▶ _Exercice court A_:
Dans l'extrait sur Strava, quel club l'auteur décide-t-il de créer ?
▶ _Exercice court B_:
Résumez l'extrait sur Strava en deux phrases.
▶ _Exercice court C_:
Écrivez la suite de l'extrait sur Strava, à partir de sa dernière phrase.

▶ _Extrait à lire_:
┄┄┄┄┄┄

Mes interlocuteurs m’apprennent que l’on peut même créer des clubs et communiquer avec tes ouailles ! Ni une, ni deux, en tant que péquenot du Vaucluse, je décide de créer un club AC Strava.
Give me Five, man !
Quelques jours plus tard, j’ai eu un message très sympa de celui en costume : un « ami » qui travaille dans la com’ et venu donner un coup de main à la toute nouvelle structure Strava France, l’autre, Monsieur T-shirt, qui s’avérera être le « directeur France » est en copie. Le message, sérieusement alambiqué fini par m’indiquer, qu’au final, sauf si on fait le Tour tours test en Draisienne, que ce n’est pas possible : trop dangereux !
Pas pour les autres millions segments à travers le monde donc ou tout le monde peut se dépouiller, sans casque s’il veut, pour battre un illustre inconnu !
Je suis assez déçu. J’aurai adoré vous voire tous sur le Tour test…Et je comprends que le California Start-Up feeling a des limites. Immédiates, en fait. Et puis, même vieux, (grâce à ?) je comprends  soudain : Je prenais Strava à son propre jeu ! Je les utilisais pour un apport vis-à-vis de l’Acheteur cycliste, pas pour Strava. Et ça les amis, dans les « Communities », ou tout le monde est cool, on joue au baby-foot pendant les heures de bureau et on prend ses vacances quand on veut, ça ne passe pas !
On veut bien être cool, sympa et tout mais l’objectif reste la collecte de données pas aider un magazine indépendant et ses lecteurs.
Histoire Strava/AC terminée ! Au suivant…

Les « Communities », une vieille histoire revue et réinventée
Alors, que ce soit Rapha, le « Monsieur casque » que nous évoquions au-dessus ou encore, au jugé, le bikePacking, Liv.cycling et tous les autres, on constate que selon ces gens-là, on serait mieux de rouler avec eux que sans eux. À la bonne heure…me voilà rassuré
Pourtant, J’ai roulé des années sur l’anneau de Longchamps, à Paris. Là-bas, j’ai discuté avec mille cyclards pendant des années. Parfois avec les mêmes sans même connaître leur nom de famille ni rien savoir sur leur vie. Cela a-t-il empêché qui que ce soit de rouler ensemble ?

┄┄┄┄┄┄

▶ _Données affichées_:
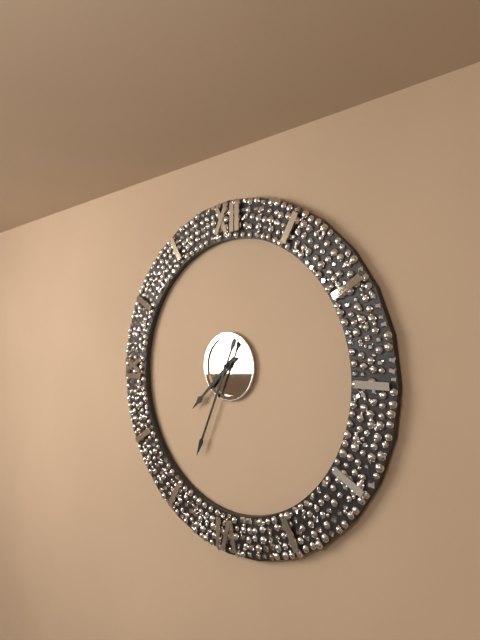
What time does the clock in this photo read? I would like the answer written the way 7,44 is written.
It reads 7,34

┄┄┄┄┄┄

▶ _Résultat obtenu A_:
Un club AC Strava.

▶ _Résultat obtenu B_:
L'auteur voulait créer un club AC Strava, mais Strava France lui a répondu que le projet autour du Tour test n'était pas possible car trop dangereux, ce qui l'a déçu. Il en conclut que l'objectif de Strava reste la collecte de données, puis il s'interroge sur les « Communities » en rappelant qu'il a roulé des années sur l'anneau de Longchamps avec des cyclistes dont il ignorait souvent le nom.

▶ _Résultat obtenu C_:
Depuis toujours, le vélo est un sport individuel pratiqué en équipe. Pour les licenciés, c’est le boulot des clubs, qui au passage ont un rôle éducatif et évidemment sportif. J’ai eu la chance de voir en action l’illustre Jean-François Guiborel s’occuper de tout un club lors d’une sortie d’entraînement.

Un vrai chien de berger ! Les plus jeunes, les plus vieux, calmer les va t’en guerre en pleine forme, gérer la sécurité d’un peloton sur la route, etc.
Des conseils au cordeau. C’est ça une « community ».
Bizarrement, personne n’a rien à y gagner sauf des courses !
Pour les autres, purs amateurs et amoureux du vélo, notamment les débutants dans la force de l’âge, les vélocistes connaissent suffisamment le tissu local de leur région pour répondre à vos questions si vous en avez. Souvent, ils connaissent les groupes de cyclistes du coin et se feront un plaisir de vous aiguiller.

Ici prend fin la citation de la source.